Hash table element existence check

Sun Sep 4 16:25:54 PDT 2016

On Saturday, 3 September 2016 at 14:07:27 UTC, Cauterite wrote:
> On Saturday, 3 September 2016 at 12:33:26 UTC, Illuminati wrote:
>> On Saturday, 3 September 2016 at 07:44:28 UTC, Cauterite wrote:
>>> On Friday, 2 September 2016 at 19:38:34 UTC, Illuminati wrote:
>>>> I am trying to create a hash table and would like an 
>>>> efficient way to be able to know if an element exists to 
>>>> test for collisions.
>>>
>>> Just do a regular lookup on the hash? It's an O(1) operation, 
>>> like 4 instructions.
>>
>> Huh? One can look up fine, but how does one know if the result 
>> is valid or not?
>
> Okay I think I misinterpreted the question. I believe when I 
> did this my solution was to have an additional template 
> parameter specifying null key values, so the template was like 
> this:
>
> struct HashTbl(
> 	K, /* key type */
> 	V, /* value type */
> 	K NullKey, /* key placeholder value */
> 	alias hash_key, /* hash function */
> 	alias keys_eq /* equality function */
> ) {...
>
> I guess this doesn't really solve the problem, but makes it the 
> user's problem.

Yeah, and there might not be any "null" keys. If there is, then 
it is easy, But, say the key is an int... what is "null"? While 
it does let the user define what null means, it assumes that it 
is possible to do so and that might not always be the case.

I suppose one could then switch to pointers and waste a bit of 
space if necessary. The main point of the question was if there 
were any tricks that avoided this problem. E.g., maybe the hash 
function itself could be used to determine if the key exists. Not 
sure how but who knows?

>> I could keep a bitarray, but wasting around 12% space.
>
> That assumes your (K,V) tuples are 1 byte total, right?

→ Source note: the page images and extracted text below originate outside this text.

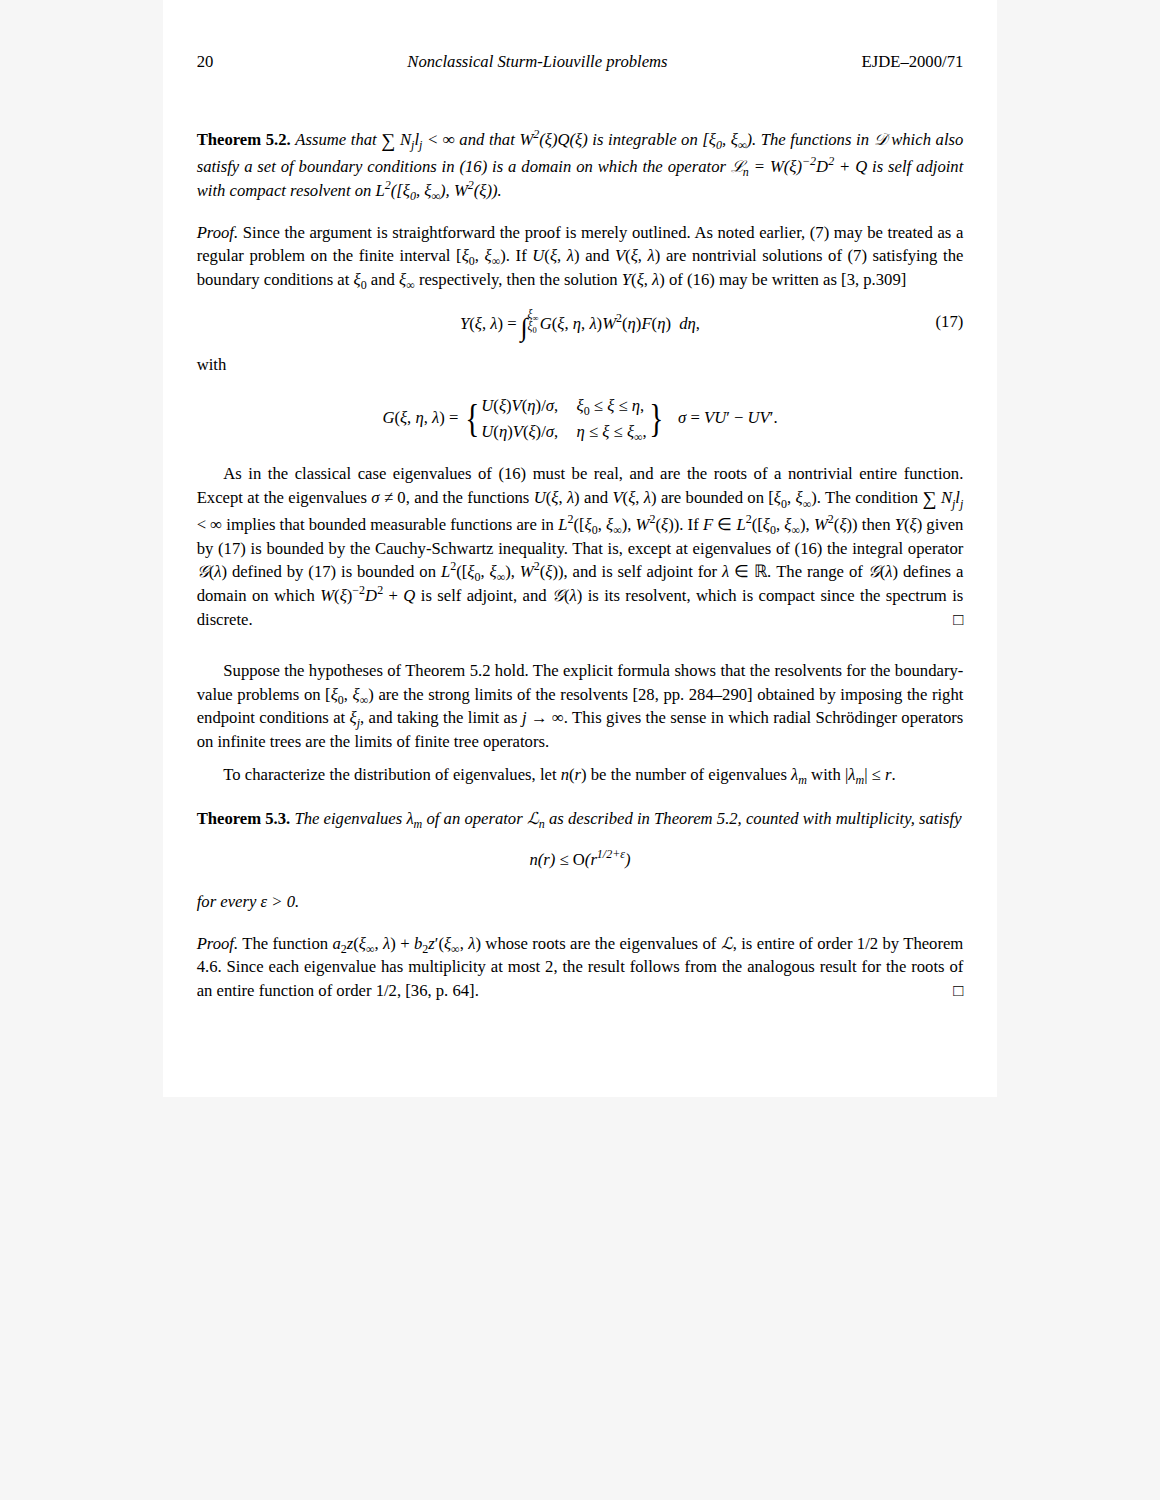20 Nonclassical Sturm-Liouville problems EJDE–2000/71
Theorem 5.2. Assume that ∑ Njlj < ∞ and that W2(ξ)Q(ξ) is integrable on [ξ0, ξ∞). The functions in 𝒟 which also satisfy a set of boundary conditions in (16) is a domain on which the operator ℒn = W(ξ)−2D2 + Q is self adjoint with compact resolvent on L2([ξ0, ξ∞), W2(ξ)).
Proof. Since the argument is straightforward the proof is merely outlined. As noted earlier, (7) may be treated as a regular problem on the finite interval [ξ0, ξ∞). If U(ξ, λ) and V(ξ, λ) are nontrivial solutions of (7) satisfying the boundary conditions at ξ0 and ξ∞ respectively, then the solution Y(ξ, λ) of (16) may be written as [3, p.309]
Y(ξ, λ) = ∫ξ∞ξ0 G(ξ, η, λ)W2(η)F(η) dη, (17)
with
G(ξ, η, λ) = { U(ξ)V(η)/σ, ξ0 ≤ ξ ≤ η, U(η)V(ξ)/σ, η ≤ ξ ≤ ξ∞, } σ = VU′ − UV′.
As in the classical case eigenvalues of (16) must be real, and are the roots of a nontrivial entire function. Except at the eigenvalues σ ≠ 0, and the functions U(ξ, λ) and V(ξ, λ) are bounded on [ξ0, ξ∞). The condition ∑ Njlj < ∞ implies that bounded measurable functions are in L2([ξ0, ξ∞), W2(ξ)). If F ∈ L2([ξ0, ξ∞), W2(ξ)) then Y(ξ) given by (17) is bounded by the Cauchy-Schwartz inequality. That is, except at eigenvalues of (16) the integral operator 𝒢(λ) defined by (17) is bounded on L2([ξ0, ξ∞), W2(ξ)), and is self adjoint for λ ∈ ℝ. The range of 𝒢(λ) defines a domain on which W(ξ)−2D2 + Q is self adjoint, and 𝒢(λ) is its resolvent, which is compact since the spectrum is discrete. □
Suppose the hypotheses of Theorem 5.2 hold. The explicit formula shows that the resolvents for the boundary-value problems on [ξ0, ξ∞) are the strong limits of the resolvents [28, pp. 284–290] obtained by imposing the right endpoint conditions at ξj, and taking the limit as j → ∞. This gives the sense in which radial Schrödinger operators on infinite trees are the limits of finite tree operators.
To characterize the distribution of eigenvalues, let n(r) be the number of eigenvalues λm with |λm| ≤ r.
Theorem 5.3. The eigenvalues λm of an operator ℒn as described in Theorem 5.2, counted with multiplicity, satisfy
n(r) ≤ O(r1/2+ε)
for every ε > 0.
Proof. The function a2z(ξ∞, λ) + b2z′(ξ∞, λ) whose roots are the eigenvalues of ℒ, is entire of order 1/2 by Theorem 4.6. Since each eigenvalue has multiplicity at most 2, the result follows from the analogous result for the roots of an entire function of order 1/2, [36, p. 64]. □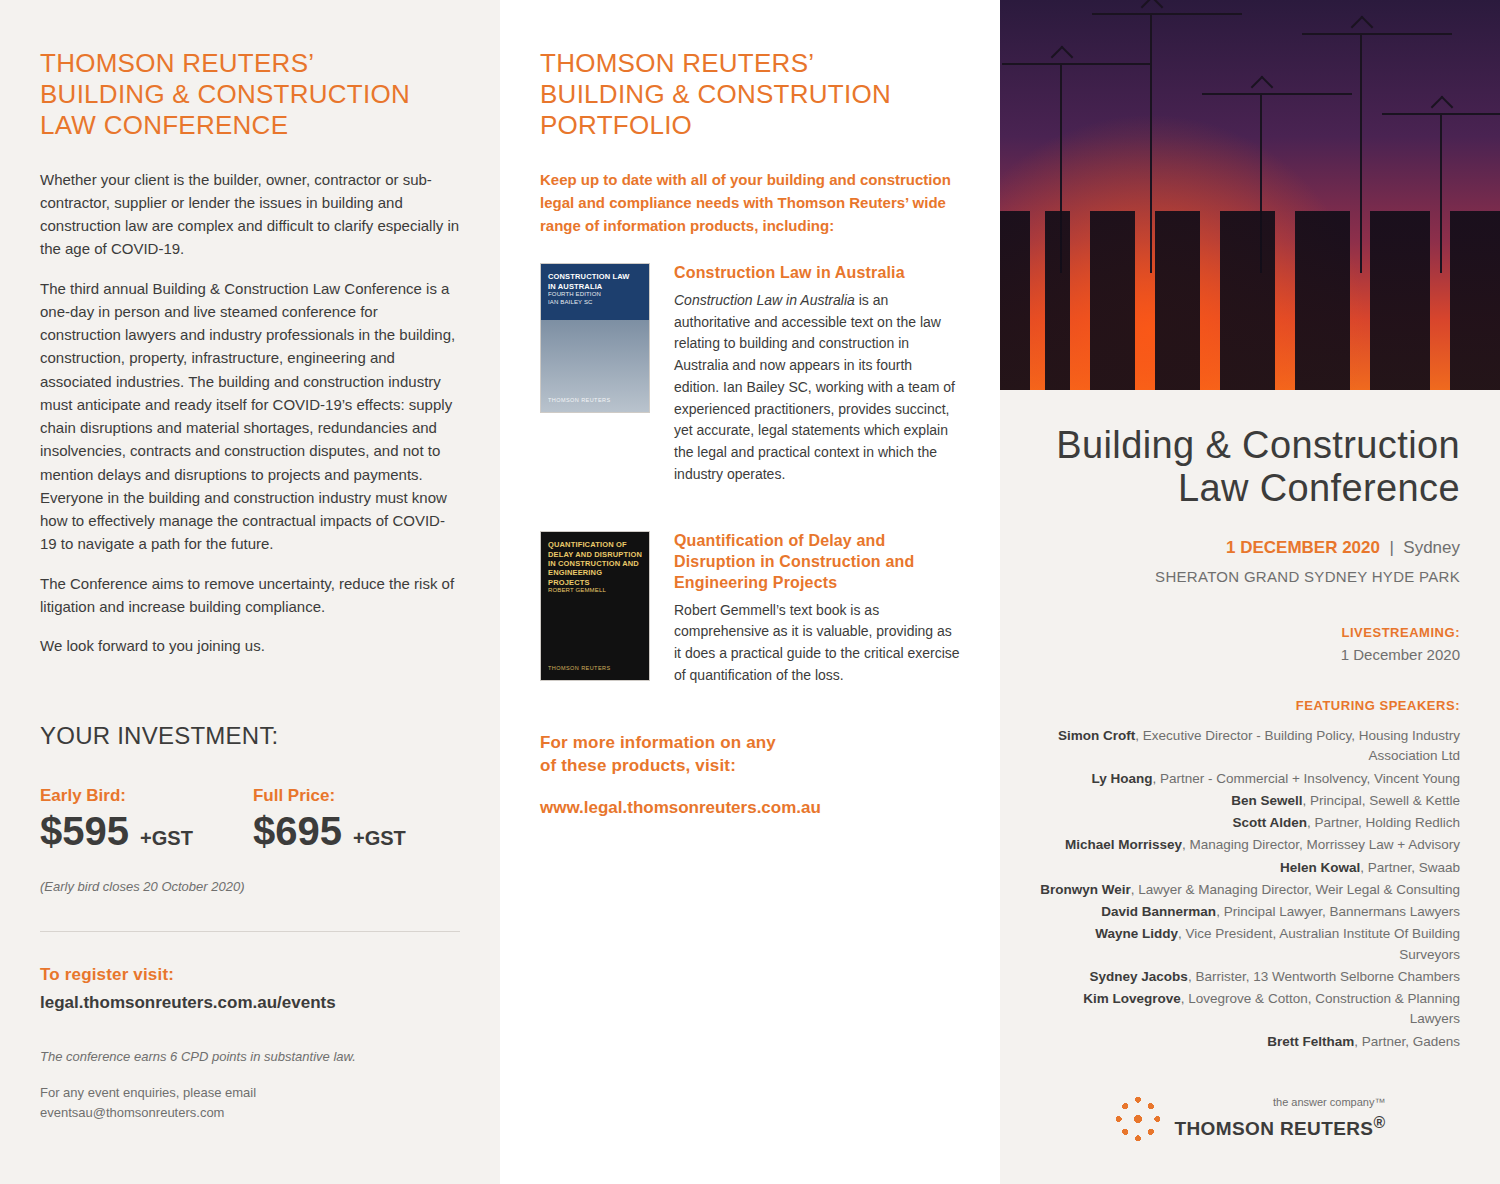Thomson Reuters’
Building & Construction
Law Conference
Whether your client is the builder, owner, contractor or sub-contractor, supplier or lender the issues in building and construction law are complex and difficult to clarify especially in the age of COVID-19.
The third annual Building & Construction Law Conference is a one-day in person and live steamed conference for construction lawyers and industry professionals in the building, construction, property, infrastructure, engineering and associated industries. The building and construction industry must anticipate and ready itself for COVID-19’s effects: supply chain disruptions and material shortages, redundancies and insolvencies, contracts and construction disputes, and not to mention delays and disruptions to projects and payments. Everyone in the building and construction industry must know how to effectively manage the contractual impacts of COVID-19 to navigate a path for the future.
The Conference aims to remove uncertainty, reduce the risk of litigation and increase building compliance.
We look forward to you joining us.
Your investment:
Early Bird:
$595 +GST
Full Price:
$695 +GST
(Early bird closes 20 October 2020)
To register visit:
legal.thomsonreuters.com.au/events
The conference earns 6 CPD points in substantive law.
For any event enquiries, please email
eventsau@thomsonreuters.com
Thomson Reuters’
Building & Constrution
Portfolio
Keep up to date with all of your building and construction legal and compliance needs with Thomson Reuters’ wide range of information products, including:
Construction Law
in Australia
Fourth Edition
Ian Bailey SC
Thomson Reuters
Construction Law in Australia
Construction Law in Australia is an authoritative and accessible text on the law relating to building and construction in Australia and now appears in its fourth edition. Ian Bailey SC, working with a team of experienced practitioners, provides succinct, yet accurate, legal statements which explain the legal and practical context in which the industry operates.
Quantification of
Delay and Disruption
in Construction and
Engineering Projects
Robert Gemmell
Thomson Reuters
Quantification of Delay and Disruption in Construction and Engineering Projects
Robert Gemmell’s text book is as comprehensive as it is valuable, providing as it does a practical guide to the critical exercise of quantification of the loss.
For more information on any
of these products, visit:
www.legal.thomsonreuters.com.au
Building & Construction
Law Conference
1 DECEMBER 2020 | Sydney
Sheraton Grand Sydney Hyde Park
Livestreaming:
1 December 2020
Featuring speakers:
Simon Croft, Executive Director - Building Policy, Housing Industry Association Ltd
Ly Hoang, Partner - Commercial + Insolvency, Vincent Young
Ben Sewell, Principal, Sewell & Kettle
Scott Alden, Partner, Holding Redlich
Michael Morrissey, Managing Director, Morrissey Law + Advisory
Helen Kowal, Partner, Swaab
Bronwyn Weir, Lawyer & Managing Director, Weir Legal & Consulting
David Bannerman, Principal Lawyer, Bannermans Lawyers
Wayne Liddy, Vice President, Australian Institute Of Building Surveyors
Sydney Jacobs, Barrister, 13 Wentworth Selborne Chambers
Kim Lovegrove, Lovegrove & Cotton, Construction & Planning Lawyers
Brett Feltham, Partner, Gadens
the answer company™
THOMSON REUTERS®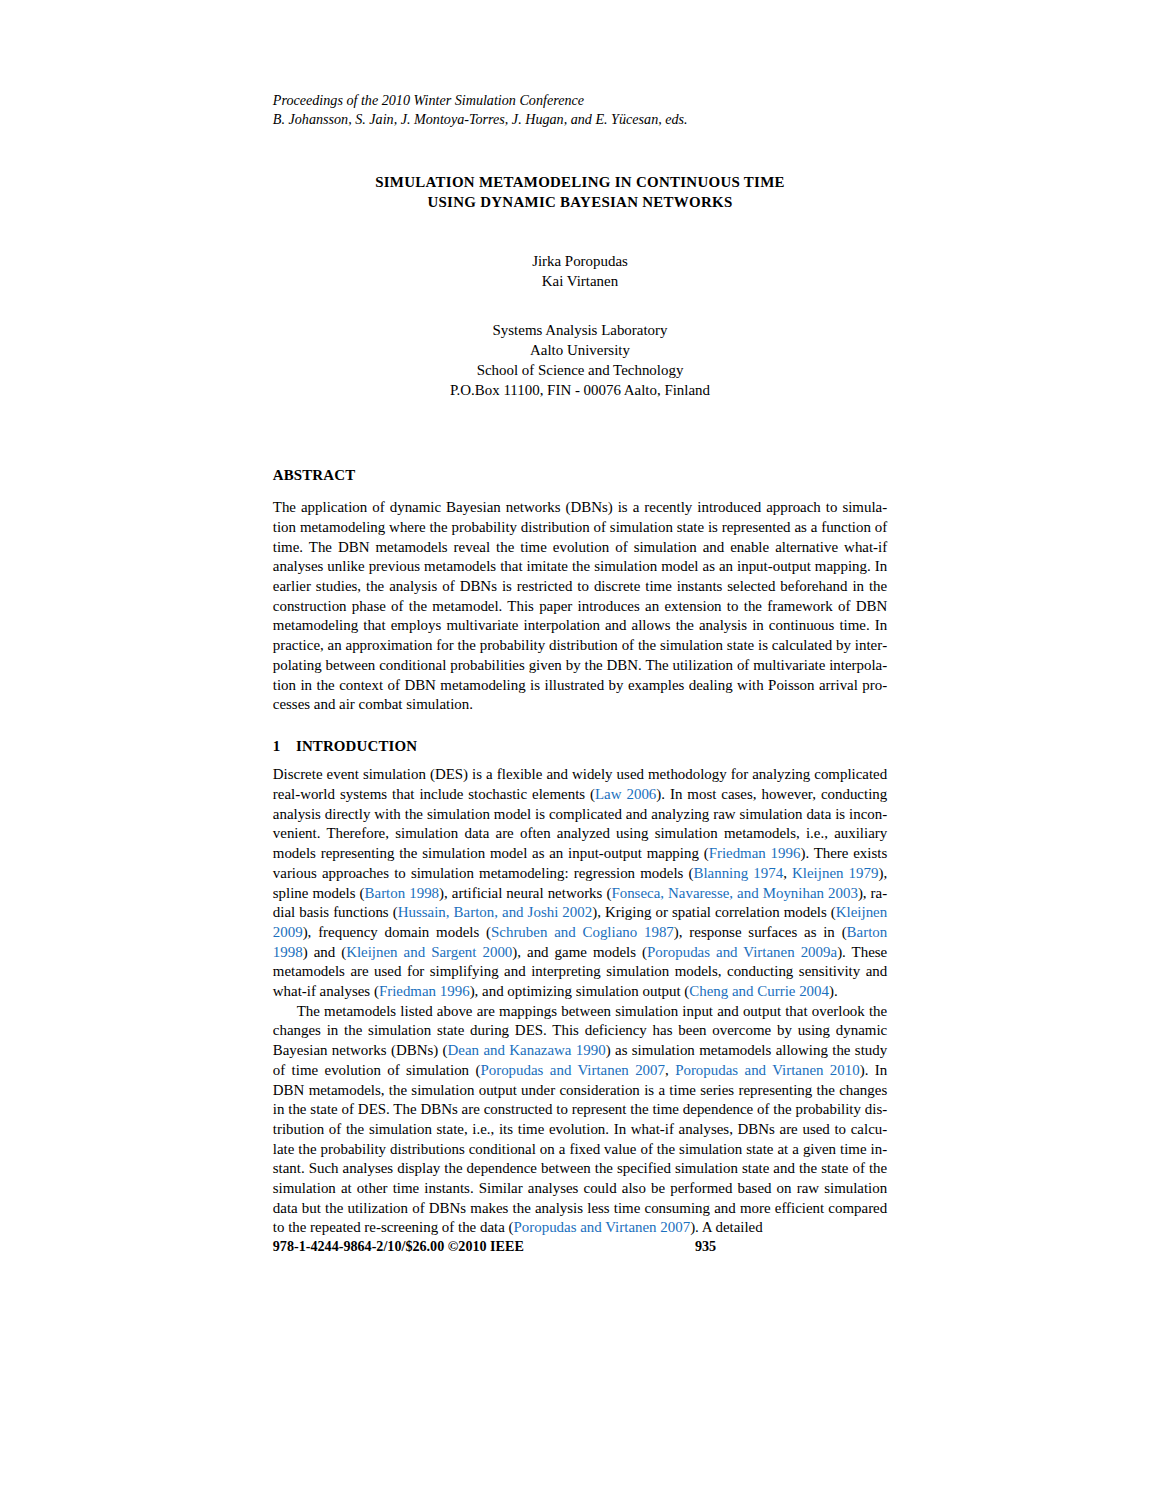Proceedings of the 2010 Winter Simulation Conference
B. Johansson, S. Jain, J. Montoya-Torres, J. Hugan, and E. Yücesan, eds.
Simulation Metamodeling in Continuous Time
Using Dynamic Bayesian Networks
Jirka Poropudas
Kai Virtanen
Systems Analysis Laboratory
Aalto University
School of Science and Technology
P.O.Box 11100, FIN - 00076 Aalto, Finland
ABSTRACT
The application of dynamic Bayesian networks (DBNs) is a recently introduced approach to simulation metamodeling where the probability distribution of simulation state is represented as a function of time. The DBN metamodels reveal the time evolution of simulation and enable alternative what-if analyses unlike previous metamodels that imitate the simulation model as an input-output mapping. In earlier studies, the analysis of DBNs is restricted to discrete time instants selected beforehand in the construction phase of the metamodel. This paper introduces an extension to the framework of DBN metamodeling that employs multivariate interpolation and allows the analysis in continuous time. In practice, an approximation for the probability distribution of the simulation state is calculated by interpolating between conditional probabilities given by the DBN. The utilization of multivariate interpolation in the context of DBN metamodeling is illustrated by examples dealing with Poisson arrival processes and air combat simulation.
1 INTRODUCTION
Discrete event simulation (DES) is a flexible and widely used methodology for analyzing complicated real-world systems that include stochastic elements (Law 2006). In most cases, however, conducting analysis directly with the simulation model is complicated and analyzing raw simulation data is inconvenient. Therefore, simulation data are often analyzed using simulation metamodels, i.e., auxiliary models representing the simulation model as an input-output mapping (Friedman 1996). There exists various approaches to simulation metamodeling: regression models (Blanning 1974, Kleijnen 1979), spline models (Barton 1998), artificial neural networks (Fonseca, Navaresse, and Moynihan 2003), radial basis functions (Hussain, Barton, and Joshi 2002), Kriging or spatial correlation models (Kleijnen 2009), frequency domain models (Schruben and Cogliano 1987), response surfaces as in (Barton 1998) and (Kleijnen and Sargent 2000), and game models (Poropudas and Virtanen 2009a). These metamodels are used for simplifying and interpreting simulation models, conducting sensitivity and what-if analyses (Friedman 1996), and optimizing simulation output (Cheng and Currie 2004).
The metamodels listed above are mappings between simulation input and output that overlook the changes in the simulation state during DES. This deficiency has been overcome by using dynamic Bayesian networks (DBNs) (Dean and Kanazawa 1990) as simulation metamodels allowing the study of time evolution of simulation (Poropudas and Virtanen 2007, Poropudas and Virtanen 2010). In DBN metamodels, the simulation output under consideration is a time series representing the changes in the state of DES. The DBNs are constructed to represent the time dependence of the probability distribution of the simulation state, i.e., its time evolution. In what-if analyses, DBNs are used to calculate the probability distributions conditional on a fixed value of the simulation state at a given time instant. Such analyses display the dependence between the specified simulation state and the state of the simulation at other time instants. Similar analyses could also be performed based on raw simulation data but the utilization of DBNs makes the analysis less time consuming and more efficient compared to the repeated re-screening of the data (Poropudas and Virtanen 2007). A detailed
978-1-4244-9864-2/10/$26.00 ©2010 IEEE
935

Yeah. Larger values will reduce the size to some degree. Really, 
it is simply N/8 wasted space. For large N it becomes a problem. 
Maybe not a huge deal since virtually most of the time N < 1M, 
and it would be around 125k bytes for such a large array. Large 
arrays could probably be handled differently if memory 
constraints were such an issue.